= CTL-mediated cytotoxicity =

Within the scientific discipline of toxicology, Cytotoxic T lymphocytes (CTLs) are generated by immune activation of cytotoxic T cells (T_{c} cells). They are generally CD8^{+}, which makes them MHC class I restricted. CTLs are able to eliminate most cells in the body since most nucleated cells express class I MHC molecules. The CTL-mediated immune system can be divided into two phases. In the first phase, functional effector CTLs are generated from naive T_{c} cells through activation and differentiation. In the second phase, affector CTLs destroy target cells by recognizing the antigen-MHC class I complex.

== Phase 1 ==

In phase one, effector CTLs are generated from CTL precursors. The CTL precursors include naive T_{c} cells since they are incapable of killing target cells. After a precursor cell has been activated, it can then differentiate into a functional CTL with cytotoxic activity. There are three sequential signals that are required to complete this process.
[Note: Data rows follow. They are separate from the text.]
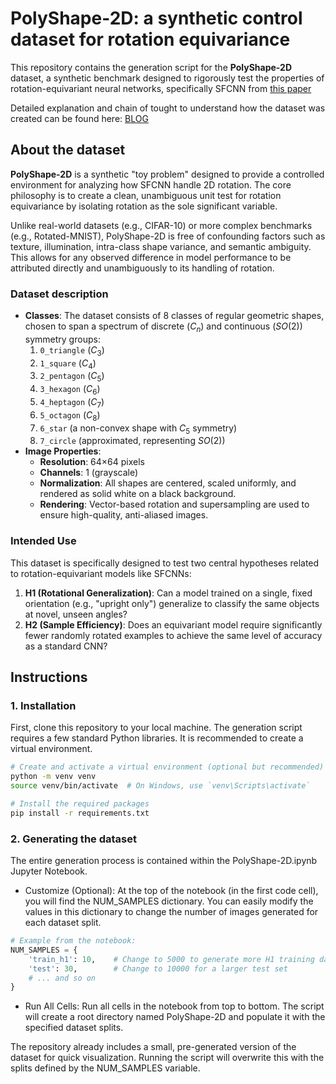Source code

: # PolyShape-2D: a synthetic control dataset for rotation equivariance

This repository contains the generation script for the **PolyShape-2D** dataset, a synthetic benchmark designed to rigorously test the properties of rotation-equivariant neural networks, specifically SFCNN from [this paper](https://arxiv.org/abs/1711.07289)

Detailed explanation and chain of tought to understand how the dataset was created can be found here: [BLOG](https://github.com/albertopasi/PolyShape-2D/blob/main/blog.md)

## About the dataset

**PolyShape-2D** is a synthetic "toy problem" designed to provide a controlled environment for analyzing how SFCNN handle 2D rotation. The core philosophy is to create a clean, unambiguous unit test for rotation equivariance by isolating rotation as the sole significant variable.

Unlike real-world datasets (e.g., CIFAR-10) or more complex benchmarks (e.g., Rotated-MNIST), PolyShape-2D is free of confounding factors such as texture, illumination, intra-class shape variance, and semantic ambiguity. This allows for any observed difference in model performance to be attributed directly and unambiguously to its handling of rotation.

### Dataset description

* **Classes**: The dataset consists of 8 classes of regular geometric shapes, chosen to span a spectrum of discrete ($C_n$) and continuous ($SO(2)$) symmetry groups:
    1.  `0_triangle` ($C_3$)
    2.  `1_square` ($C_4$)
    3.  `2_pentagon` ($C_5$)
    4.  `3_hexagon` ($C_6$)
    5.  `4_heptagon` ($C_7$)
    6.  `5_octagon` ($C_8$)
    7.  `6_star` (a non-convex shape with $C_5$ symmetry)
    8.  `7_circle` (approximated, representing $SO(2)$)
* **Image Properties**:
    * **Resolution**: 64×64 pixels
    * **Channels**: 1 (grayscale)
    * **Normalization**: All shapes are centered, scaled uniformly, and rendered as solid white on a black background.
    * **Rendering**: Vector-based rotation and supersampling are used to ensure high-quality, anti-aliased images.

### Intended Use

This dataset is specifically designed to test two central hypotheses related to rotation-equivariant models like SFCNNs:

1.  **H1 (Rotational Generalization)**: Can a model trained on a single, fixed orientation (e.g., "upright only") generalize to classify the same objects at novel, unseen angles?
2.  **H2 (Sample Efficiency)**: Does an equivariant model require significantly fewer randomly rotated examples to achieve the same level of accuracy as a standard CNN?

## Instructions

### 1. Installation

First, clone this repository to your local machine. The generation script requires a few standard Python libraries. It is recommended to create a virtual environment.

```bash
# Create and activate a virtual environment (optional but recommended)
python -m venv venv
source venv/bin/activate  # On Windows, use `venv\Scripts\activate`

# Install the required packages
pip install -r requirements.txt
```

### 2. Generating the dataset

The entire generation process is contained within the PolyShape-2D.ipynb Jupyter Notebook.

- Customize (Optional): At the top of the notebook (in the first code cell), you will find the NUM_SAMPLES dictionary. You can easily modify the values in this dictionary to change the number of images generated for each dataset split.
 
```Python
# Example from the notebook:
NUM_SAMPLES = {
    'train_h1': 10,    # Change to 5000 to generate more H1 training data
    'test': 30,        # Change to 10000 for a larger test set
    # ... and so on
}
```

- Run All Cells: Run all cells in the notebook from top to bottom. The script will create a root directory named PolyShape-2D and populate it with the specified dataset splits.

The repository already includes a small, pre-generated version of the dataset for quick visualization. Running the script will overwrite this with the splits defined by the NUM_SAMPLES variable.

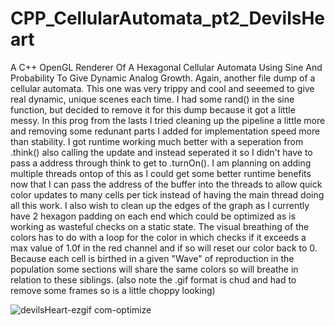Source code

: # CPP_CellularAutomata_pt2_DevilsHeart
A C++ OpenGL Renderer Of A Hexagonal Cellular Automata Using Sine And Probability To Give Dynamic Analog Growth.
Again, another file dump of a cellular automata. This one was very trippy and cool and seeemed to give real dynamic, unique scenes each time. I had some rand() in the sine function, but decided to remove it for this dump because it got a little messy.
In this prog from the lasts I tried cleaning up the pipeline a little more and removing some redunant parts I added for implementation speed more than stability. I got runtime working much better with a seperation from .think() also calling the update and instead seperated it so I didn't have to pass a address through think to get to .turnOn(). I am planning on adding multiple threads ontop of this as I could get some better runtime benefits now that I can pass the address of the buffer into the threads to allow quick color updates to many cells per tick instead of having the main thread doing all this work. I also wish to clean up the edges of the graph as I currently have 2 hexagon padding on each end which could be optimized as is working as wasteful checks on a static state.
The visual breathing of the colors has to do with a loop for the color in which checks if it exceeds a max value of 1.0f in the red channel and if so will reset our color back to 0. Because each cell is birthed in a given "Wave" of reproduction in the population some sections will share the same colors so will breathe in relation to these siblings. (also note the .gif format is chud and had to remove some frames so is a little choppy looking)

![devilsHeart-ezgif com-optimize](https://github.com/Kingerthanu/CPP_CellularAutomata_pt2_DevilsHeart/assets/76754592/622c675a-811d-44e8-a83e-998abe13deae)
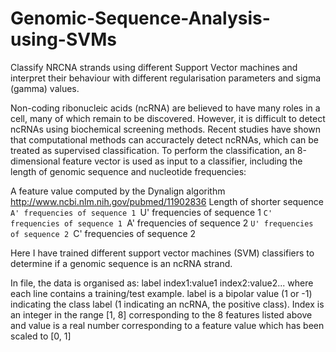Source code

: # Genomic-Sequence-Analysis-using-SVMs
Classify NRCNA strands using different Support Vector machines and interpret their behaviour with different regularisation parameters and sigma (gamma) values.

Non-coding ribonucleic acids (ncRNA) are believed to have many roles in a cell, many of which remain to be discovered. However, it is difficult to detect ncRNAs using biochemical screening methods. Recent studies have shown that computational methods can accuractely detect ncRNAs, which can be treated as supervised classification. To perform the classification, an 8-dimensional feature vector is used as input to a classifier, including the length of genomic sequence and nucleotide frequencies:

A feature value computed by the Dynalign algorithm http://www.ncbi.nlm.nih.gov/pubmed/11902836
Length of shorter sequence
`A' frequencies of sequence 1
`U' frequencies of sequence 1
`C' frequencies of sequence 1
`A' frequencies of sequence 2
`U' frequencies of sequence 2
`C' frequencies of sequence 2

Here I have trained different support vector machines (SVM) classifiers to determine if a genomic sequence is an ncRNA strand.

In file, the data is organised as: label index1:value1 index2:value2... where each line contains a training/test example. label is a bipolar value (1 or -1) indicating the class label (1 indicating an ncRNA, the positive class). Index is an integer in the range [1, 8] corresponding to the 8 features listed above and value is a real number corresponding to a feature value which has been scaled to [0, 1]
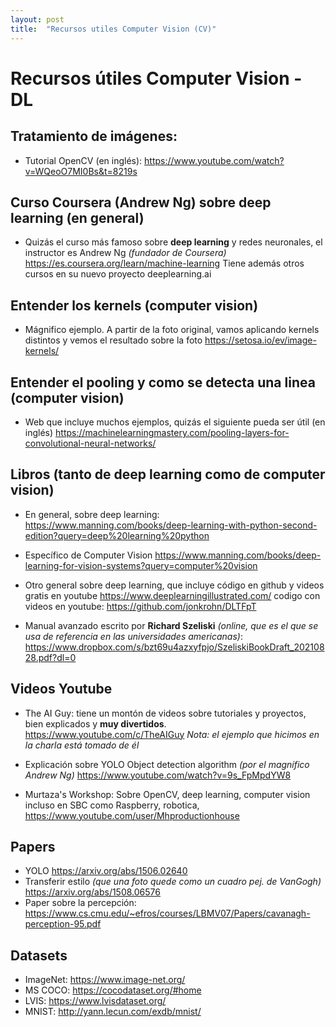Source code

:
 ```yaml
---
layout: post
title:  "Recursos utiles Computer Vision (CV)"
---
```


# Recursos útiles Computer Vision - DL

## Tratamiento de imágenes: 

- Tutorial OpenCV (en inglés): 
https://www.youtube.com/watch?v=WQeoO7MI0Bs&t=8219s

## Curso Coursera (Andrew Ng) sobre deep learning (en general)
- Quizás el curso más famoso sobre **deep learning** y redes neuronales, el instructor es Andrew Ng *(fundador de Coursera)*
https://es.coursera.org/learn/machine-learning
Tiene además otros cursos en su nuevo proyecto deeplearning.ai

## Entender los kernels (computer vision)
- Mágnifico ejemplo. A partir de la foto original, vamos aplicando kernels distintos y vemos el resultado sobre la foto
https://setosa.io/ev/image-kernels/ 

## Entender el pooling y como se detecta una linea (computer vision)
- Web que incluye muchos ejemplos, quizás el siguiente pueda ser útil (en inglés)
https://machinelearningmastery.com/pooling-layers-for-convolutional-neural-networks/

## Libros (tanto de deep learning como de computer vision)
- En general, sobre deep learning: 
https://www.manning.com/books/deep-learning-with-python-second-edition?query=deep%20learning%20python

- Específico de Computer Vision
https://www.manning.com/books/deep-learning-for-vision-systems?query=computer%20vision

- Otro general sobre deep learning, que incluye código en github y videos gratis en youtube
https://www.deeplearningillustrated.com/
codigo con videos en youtube: https://github.com/jonkrohn/DLTFpT 

- Manual avanzado escrito por **Richard Szeliski** *(online, que es el que se usa de referencia en las universidades americanas)*: https://www.dropbox.com/s/bzt69u4azxyfpjo/SzeliskiBookDraft_20210828.pdf?dl=0

## Videos Youtube
- The AI Guy: tiene un montón de videos sobre tutoriales y proyectos, bien explicados y **muy divertidos**. 
https://www.youtube.com/c/TheAIGuy
*Nota: el ejemplo que hicimos en la charla está tomado de él*

- Explicación sobre YOLO Object detection algorithm *(por el magnífico Andrew Ng)*
https://www.youtube.com/watch?v=9s_FpMpdYW8

- Murtaza's Workshop: Sobre OpenCV, deep learning, computer vision incluso en SBC como Raspberry, robotica, 
https://www.youtube.com/user/Mhproductionhouse

## Papers
- YOLO https://arxiv.org/abs/1506.02640
- Transferir estilo *(que una foto quede como un cuadro pej. de VanGogh)* https://arxiv.org/abs/1508.06576
- Paper sobre la percepción: https://www.cs.cmu.edu/~efros/courses/LBMV07/Papers/cavanagh-perception-95.pdf

## Datasets
- ImageNet: https://www.image-net.org/ 
- MS COCO: https://cocodataset.org/#home
- LVIS: https://www.lvisdataset.org/
- MNIST: http://yann.lecun.com/exdb/mnist/

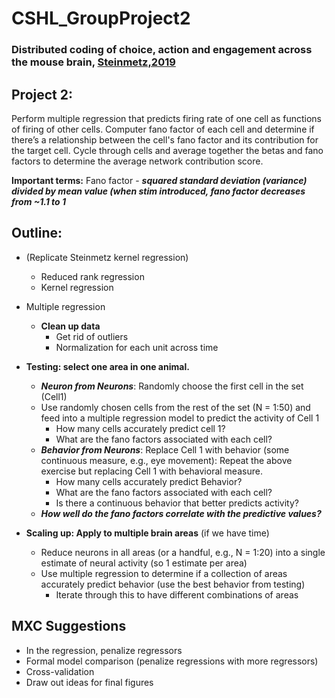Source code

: # CSHL_GroupProject2

### Distributed coding of choice, action and engagement across the mouse brain, [Steinmetz,2019](https://www.nature.com/articles/s41586-019-1787-x)

## Project 2: 
Perform multiple regression that predicts firing rate of one cell as functions of firing of other cells. Computer fano factor of each cell and determine if there’s a relationship between the cell's fano factor and its contribution for the target cell. Cycle through cells and average together the betas and fano factors to determine the average network contribution score. 

**Important terms:**
Fano factor - ***squared standard deviation (variance) divided by mean value (when stim introduced, fano factor decreases from ~1.1 to 1***

## Outline: 

- (Replicate Steinmetz kernel regression)
  - Reduced rank regression 
  - Kernel regression 

- Multiple regression 
  - **Clean up data**
    - Get rid of outliers
    - Normalization for each unit across time  
- **Testing: select one area in one animal.**
  - ***Neuron from Neurons***: Randomly choose the first cell in the set (Cell1)
  - Use randomly chosen cells from the rest of the set (N = 1:50) and feed into a multiple regression model to predict the activity of Cell 1 
    - How many cells accurately predict cell 1? 
    - What are the fano factors associated with each cell? 
  - ***Behavior from Neurons***: Replace Cell 1 with behavior (some continuous measure, e.g., eye movement): Repeat the above exercise but replacing Cell 1 with behavioral measure. 
    - How many cells accurately predict Behavior? 
    - What are the fano factors associated with each cell?
    - Is there a continuous behavior that better predicts activity?  
  - ***How well do the fano factors correlate with the predictive values?***
- **Scaling up: Apply to multiple brain areas** (if we have time) 
  - Reduce neurons in all areas (or a handful, e.g., N = 1:20) into a single estimate of neural activity (so 1 estimate per area)
  - Use multiple regression to determine if a collection of areas accurately predict behavior (use the best behavior  from testing) 
    - Iterate through this to have different combinations of areas
      
## MXC Suggestions
- In the regression, penalize regressors 
- Formal model comparison (penalize regressions with more regressors) 
- Cross-validation
- Draw out ideas for final figures 

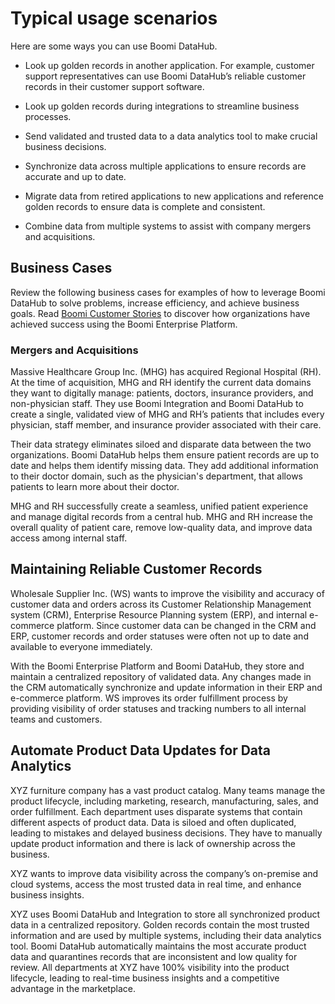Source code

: # Typical usage scenarios

<head>
  <meta name="guidename" content="DataHub"/>
  <meta name="context" content="GUID-74b958b8-1e0e-40ab-9530-b8d836d0c9c4"/>
</head>

Here are some ways you can use Boomi DataHub.

- Look up golden records in another application. For example, customer support representatives can use Boomi DataHub’s reliable customer records in their customer support software.

- Look up golden records during integrations to streamline business processes.

- Send validated and trusted data to a data analytics tool to make crucial business decisions.

- Synchronize data across multiple applications to ensure records are accurate and up to date.

- Migrate data from retired applications to new applications and reference golden records to ensure data is complete and consistent.

- Combine data from multiple systems to assist with company mergers and acquisitions.


## Business Cases

Review the following business cases for examples of how to leverage Boomi DataHub to solve problems, increase efficiency, and achieve business goals. Read  [Boomi Customer Stories](https://boomi.com/customers/) to discover how organizations have achieved success using the Boomi Enterprise Platform.

### Mergers and Acquisitions

Massive Healthcare Group Inc. (MHG) has acquired Regional Hospital (RH). At the time of acquisition, MHG and RH identify the current data domains they want to digitally manage: patients, doctors, insurance providers, and non-physician staff. They use Boomi Integration and Boomi DataHub to create a single, validated view of MHG and RH’s patients that includes every physician, staff member, and insurance provider associated with their care.

Their data strategy eliminates siloed and disparate data between the two organizations. Boomi DataHub helps them ensure patient records are up to date and helps them identify missing data. They add additional information to their doctor domain, such as the physician's department, that allows patients to learn more about their doctor.

MHG and RH successfully create a seamless, unified patient experience and manage digital records from a central hub. MHG and RH increase the overall quality of patient care, remove low-quality data, and improve data access among internal staff.

## Maintaining Reliable Customer Records

Wholesale Supplier Inc. (WS) wants to improve the visibility and accuracy of customer data and orders across its Customer Relationship Management system (CRM), Enterprise Resource Planning system (ERP), and internal e-commerce platform. Since customer data can be changed in the CRM and ERP, customer records and order statuses were often not up to date and available to everyone immediately.

With the Boomi Enterprise Platform and Boomi DataHub, they store and maintain a centralized repository of validated data. Any changes made in the CRM automatically synchronize and update information in their ERP and e-commerce platform. WS improves its order fulfillment process by providing visibility of order statuses and tracking numbers to all internal teams and customers.

## Automate Product Data Updates for Data Analytics

XYZ furniture company has a vast product catalog. Many teams manage the product lifecycle, including marketing, research, manufacturing, sales, and order fulfillment. Each department uses disparate systems that contain different aspects of product data. Data is siloed and often duplicated, leading to mistakes and delayed business decisions. They have to manually update product information and there is lack of ownership across the business.

XYZ wants to improve data visibility across the company’s on-premise and cloud systems, access the most trusted data in real time, and enhance business insights.

XYZ uses Boomi DataHub and Integration to store all synchronized product data in a centralized repository. Golden records contain the most trusted information and are used by multiple systems, including their data analytics tool. Boomi DataHub automatically maintains the most accurate product data and quarantines records that are inconsistent and low quality for review. All departments at XYZ have 100% visibility into the product lifecycle, leading to real-time business insights and a competitive advantage in the marketplace.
First, there is TCR recognition of the peptide-MHC class I complex. This step allows the cell to become licensed to an antigen-presenting cell.

Second, a costimulatory signal is transmitted by the interaction between CD28 and B7 of the precursor cell and the licensed antigen-presenting cell.

Last, a signal is induced by the interaction between IL-2 and the high-affinity IL-2 receptor. This results in proliferation and differentiation of the antigen-activated precursor cell into a functional effector CTL.

== Phase 2 ==

In phase two, the now functional effector CTLs destroy the target cells. This can be done in two ways. These pathways are the cytotoxic protein pathway and the Fas ligand pathway. Apoptosis is the primary mechanism for both of these pathways.

===Cytotoxic protein pathway===
One pathway is the cytotoxic protein pathway. In this pathway perforins and granzymes are taken up by the target cell. In this pathway, the perforins facilitate the entry of granule contents into the cell. The granzymes then activate the endogenous apoptosis pathway, which induces cell death without necrosis. This leaves packages of fragmented DNA material from the target cell for the macrophages to dispose of.

===Fas ligand pathway===
The other pathway is the Fas ligand pathway. In this pathway, a Fas ligand (FasL) on the CTL binds to Fas receptor (FasR) on the target cell. This pathway is independent of granzymes. Instead it involves Interleukin-1β converting enzyme (ICE; also known as Caspase 1) activation, which is similar to granzyme B. This ultimately leads to DNA fragmentation.